Anche l’Italia vende i porti
20/08/2015 di Redazione
Nonostante l’apparente analogia la mossa ha poco a che fare con la vendita di porti e aeroporti in Grecia, tanto che i porti turistici messi all’asta saranno probabilmente acquistati dai comuni.
GLI AVANZI DI UN PROGETTO MAESTOSO –
Andranno all’asta cinque marine turistiche Dismissioni anche in Calabria e in Costa Smeralda. Con una mossa che ricorda quella greca, ma che ha ben altre implicazioni e dimensioni,tanto più che sembra proprio che saranno i comuni a comprare dallo stato, niente privatizzazioni. Roma cerca di disfarsi delle rovine del programma «Italia Navigando», che doveva riempire le coste italiani di posti barca e fornire così il carburante a un robusto sviluppo del turismo marittimo. Ma Invitalia, società controllata dal ministero dell’Economia, ora cinque porti turistici tra i quali i moli e pontili a Capri, la marina di Portisco in Costa Smeralda, la marina d’Arechi nel golfo di Salerno, il porto delle Grazie a Roccella Jonica e l’area di Porto Lido a Trieste, per un totale circa 2.500 posti barca.

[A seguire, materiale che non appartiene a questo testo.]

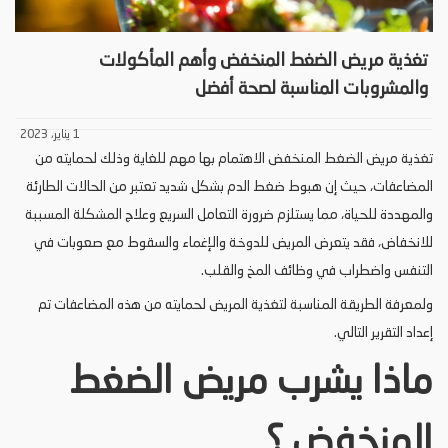
تغذية مريض الضغط المنخفض وأهم المأكولات
والمشروبات المناسبة لصحة أفضل
1 يناير، 2023
تغذية مريض الضغط المنخفض الاهتمام بها مهم للغاية وذلك لحمايته من
المضاعفات، حيث إن هبوط ضغط الدم بشكل شديد تعتبر من الحالات الطارئة
والمهددة للحياة، مما يستلزم ضرورة التعامل السريع وعلاج المشكلة المسببة
للانخفاض، فقد يتعرض المريض للدوخة والإغماء والسقوط مع صعوبات في
التنفس واضطراب في وظائف المخ والقلب.
ولمعرفة الطريقة المناسبة لتغذية المريض لحمايته من هذه المضاعفات تم
إعداد التقرير التالي.
ماذا يشرب مريض الضغط
المنخفض ؟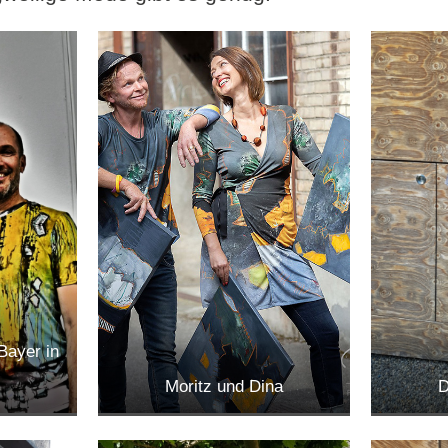
Bayer in
Moritz und Dina
D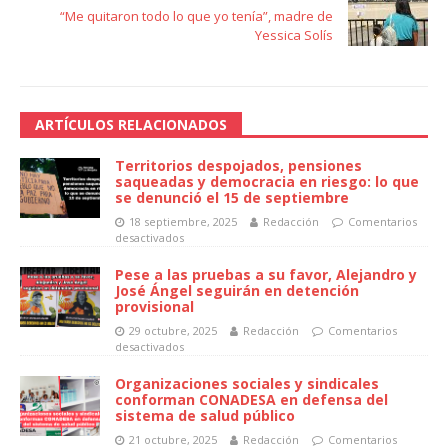
“Me quitaron todo lo que yo tenía”, madre de
Yessica Solís
ARTÍCULOS RELACIONADOS
Territorios despojados, pensiones
saqueadas y democracia en riesgo: lo que
se denunció el 15 de septiembre
18 septiembre, 2025
Redacción
Comentarios
desactivados
Pese a las pruebas a su favor, Alejandro y
José Ángel seguirán en detención
provisional
29 octubre, 2025
Redacción
Comentarios
desactivados
Organizaciones sociales y sindicales
conforman CONADESA en defensa del
sistema de salud público
21 octubre, 2025
Redacción
Comentarios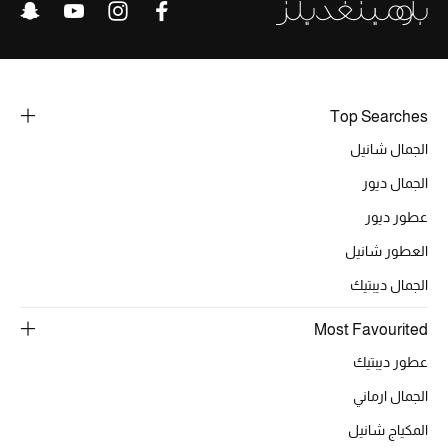
Top Searches
الجمال شانيل
الجمال ديور
عطور ديور
العطور شانيل
الجمال ديبتيك
Most Favourited
عطور ديبتيك
الجمال ارماني
المكياج شانيل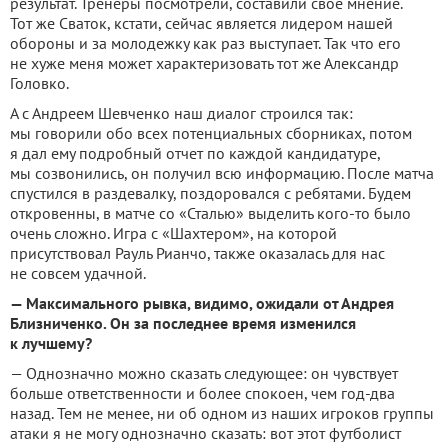
результат. Тренеры посмотрели, составили свое мнение.
Тот же Сваток, кстати, сейчас является лидером нашей
обороны и за молодежку как раз выступает. Так что его
не хуже меня может характеризовать тот же Александр
Головко.
А с Андреем Шевченко наш диалог строился так:
мы говорили обо всех потенциальных сборниках, потом
я дал ему подробный отчет по каждой кандидатуре,
мы созвонились, он получил всю информацию. После матча
спустился в раздевалку, поздоровался с ребятами. Будем
откровенны, в матче со «Сталью» выделить кого-то было
очень сложно. Игра с «Шахтером», на которой
присутствовал Рауль Рианчо, также оказалась для нас
не совсем удачной.
— Максимального рывка, видимо, ожидали от Андрея
Близниченко. Он за последнее время изменился
к лучшему?
— Однозначно можно сказать следующее: он чувствует
больше ответственности и более спокоен, чем год-два
назад. Тем не менее, ни об одном из наших игроков группы
атаки я не могу однозначно сказать: вот этот футболист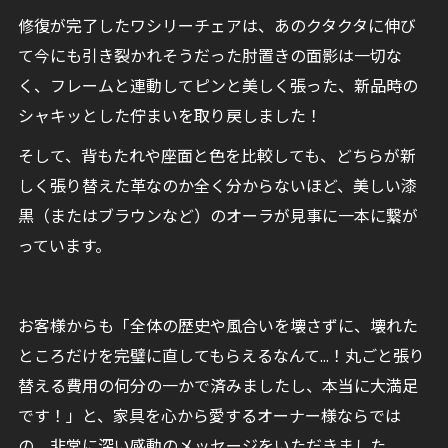
修復が完了したワシリーチェアは、あのクタクタに伸び
て今にも引き裂かれそうだった肘置きの面影は一切な
く、フレームと連動してピンと美しく張った、新品時の
シャキッとした佇まいを取り戻しました！
そして、背もたれや座面と色を比較しても、どちらが新
しく張り替えた革なのか全く分からないほど、美しい漆
黒（またはブラウンなど）のオーラが見事に一本に繋が
っています。
お客様からも「全体の歴史や風合いを壊さずに、壊れた
ところだけを完璧に直してもらえるなんて…！丸ごと張り
替える費用の何分の一かで済みましたし、本当に大満足
です！」と、家具を心から愛するオーナー様ならでは
の、非常に深い感動のメッセージをいただきました。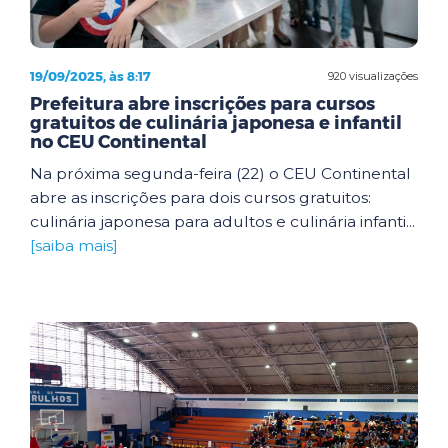
19/09/2025, às 8:17
920 visualizações
Prefeitura abre inscrições para cursos
gratuitos de culinária japonesa e infantil
no CEU Continental
Na próxima segunda-feira (22) o CEU Continental
abre as inscrições para dois cursos gratuitos:
culinária japonesa para adultos e culinária infanti...
[saiba mais]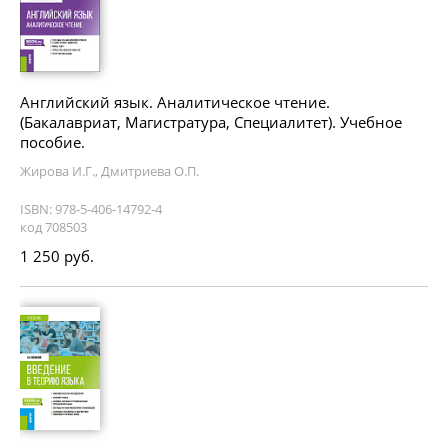
Английский язык. Аналитическое чтение.
(Бакалавриат, Магистратура, Специалитет). Учебное
пособие.
Жирова И.Г., Дмитриева О.П.
ISBN: 978-5-406-14792-4
код 708503
1 250 руб.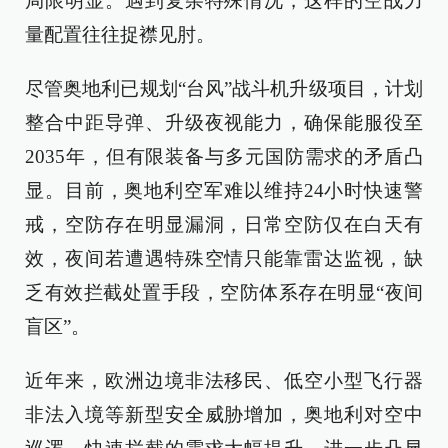
局限明显。遇到复杂特殊情况，这样的空战力
量配置往往捉襟见肘。
尽管奥地利已规划“台风”战斗机升级项目，计划
整合中距导弹、升级夜视能力，确保能服役至
2035年，但有限装备与多元国防需求的矛盾凸
显。目前，奥地利空军难以维持24小时快速警
戒，空防存在明显漏洞，日常空防仅在白天有
效，夜间若遭遇特殊空情只能靠雷达监视，缺
乏有效拦截处置手段，空防体系存在明显“夜间
盲区”。
近年来，欧洲边境非法移民、低空小型飞行器
非法入境等新型安全威胁增加，奥地利对空中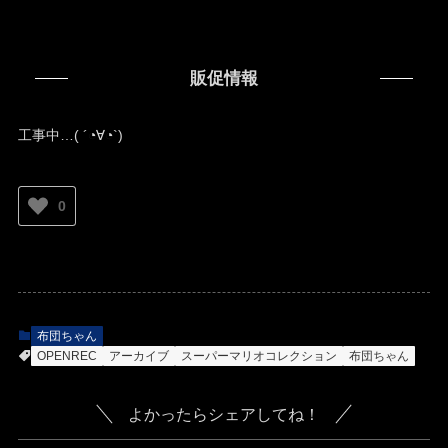
販促情報
工事中…( ´◔∀◔`)ゞ
0
布団ちゃん
OPENREC
アーカイブ
スーパーマリオコレクション
布団ちゃん
よかったらシェアしてね！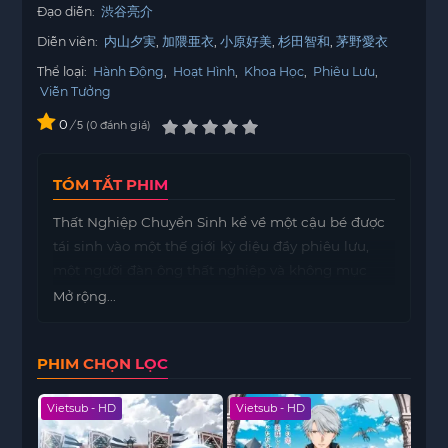
Đạo diễn:
渋谷亮介
Diễn viên:
内山夕実
加隈亜衣
小原好美
杉田智和
茅野愛衣
Thể loại:
Hành Động
,
Hoạt Hình
,
Khoa Học
,
Phiêu Lưu
,
Viễn Tưởng
0
/
0
đánh giá
5
TÓM TẮT PHIM
Thất Nghiệp Chuyển Sinh kể về một cậu bé được
tái sinh vào một thế giới kỳ diệu đầy phiêu lưu,
một người đàn ông thất nghiệp và không mục
đích trước đây quyết định sống cuộc sống mới
Mở rộng...
của mình một cách trọn vẹn nhất…
PHIM CHỌN LỌC
Vietsub - HD
Vietsub - HD
Viet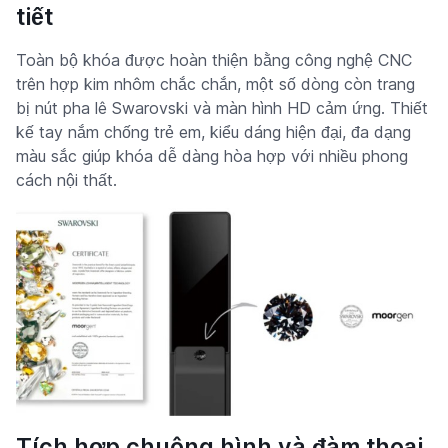
tiết
Toàn bộ khóa được hoàn thiện bằng công nghệ CNC
trên hợp kim nhôm chắc chắn, một số dòng còn trang
bị nút pha lê Swarovski và màn hình HD cảm ứng. Thiết
kế tay nắm chống trẻ em, kiểu dáng hiện đại, đa dạng
màu sắc giúp khóa dễ dàng hòa hợp với nhiều phong
cách nội thất.
Tích hợp chuông hình và đàm thoại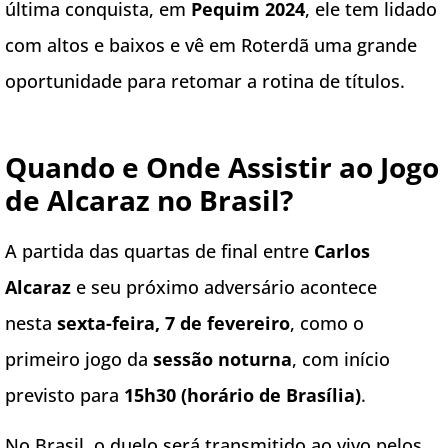
última conquista, em
Pequim 2024
, ele tem lidado
com altos e baixos e vê em Roterdã uma grande
oportunidade para retomar a rotina de títulos.
Quando e Onde Assistir ao Jogo
de Alcaraz no Brasil?
A partida das quartas de final entre
Carlos
Alcaraz
e seu próximo adversário acontece
nesta
sexta-feira, 7 de fevereiro
, como o
primeiro jogo da
sessão noturna
, com início
previsto para
15h30 (horário de Brasília)
.
No Brasil, o duelo será transmitido ao vivo pelos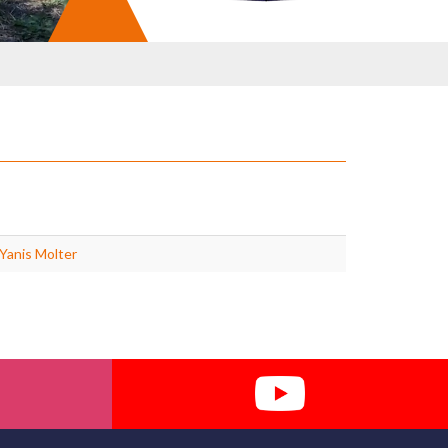
Yanis Molter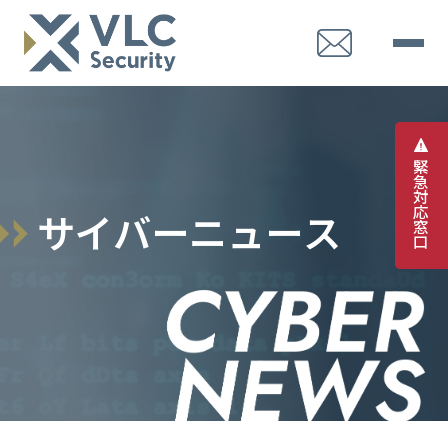
緊
急
対
応
サ
イ
バ
ー
ニ
ュ
ー
ス
窓
口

UNA STORIA FINITA MALISSIMO –
Ricorda oggi il Corriere che «il progetto avviato una decina di anni fa, aveva preso il nome di «Italia Navigando», una società controllata proprio da Invitalia, e prevedeva un massiccio intervento pubblico per realizzare una rete di 50 porti turistici e la bellezza di 50 mila posti barca. Lo Stato si faceva, insomma, carico di sviluppare un maxipolo nautico da nord a sud dell’Italia. Con un particolare occhio di riguardo proprio per le aree del meridione. E alla presidenza di Italia Navigando nel 2010 è arrivato il leccese Ernesto Abaterusso, un ex deputato ds, legato da una lunga consuetudine con Massimo D’Alema, che quest’anno ne ha sostenuto la candidatura al consiglio regionale della Puglia. Proprio qui, nei piani di Italia Navigando, figuravano otto marine. Compresa Gallipoli, dove erano previsti 379 posti barca. I porti turistici ad Abaterusso hanno fruttato più di un grattacapo. L’ex presidente di Italia Navigando (che intanto è finita in liquidazione sepolta dai debiti) è iscritto nel registro degli indagati per la vicenda del nuovo porto della Concordia di Fiumicino, un progetto per una maximarina da 1.500 posti barca e 400 milioni di investimenti sulla costa laziale».Un disastro, a luglio la procura di Civitavecchia ha chiuso le indagini sui lavori di costruzione del porto, partecipato da Italia Navigando, e sta per chiedere il rinvio a giudizio per abuso d’ufficio, frode e appropriazione indebita. Nel registro degli indagati figurano anche Domenico Arcuri, attuale amministratore delegato di Invitalia, e Manlio Cerroni, dominus incontrastato nella gestione della raccolta dei rifiuti a Roma. Quanto basta per escludere la vendita del porto della Concordia dal bando dove compaiono gli altri cinque in via di cessione. Un’operazione di dismissione che comunque, nel suo complesso, si sta rivelando disseminata di ostacoli e dubbi.
LEGGI ANCHE: La Germania fa “shopping” di aeroporti greci
UNA VENDITA AI COMUNI? –
Il Corriere riporta anche le obiezioni di due parlamentari del PD all’operazione: «Nel frattempo un’interrogazione parlamentare, firmata da Vincenza Bruno e Nicola Stumpo, entrambi del Pd, ha chiesto al governo di sospendere tutto. I due parlamentari contestano l’incongruenza della procedura, alla luce delle modifiche al bando introdotte in corsa da Invitalia. In particolare, Bruno e Stumpo hanno puntato l’indice contro la riserva di una quota del «31% a favore di enti e/o imprese pubbliche» fissata per il Porto di Roccella Jonica. Una modifica che ha «introdotto una limitazione di acquisto ai privati, che in sostanza si concretizza in una palese agevolazione dell’unico ente pubblico — il Comune di Roccella Jonica — interessato all’acquisto». Un corto circuito, tanto più considerato che Invitalia vende i porti motivando la scelta con l’obbligo di rispettare la norma che impone la dismissione delle partecipazioni societarie da parte degli enti pubblici. Per Roccella Jonica la norma è ancor più stringente poiché i Comuni con meno di 30 mila abitanti non possono detenere alcuna partecipazione.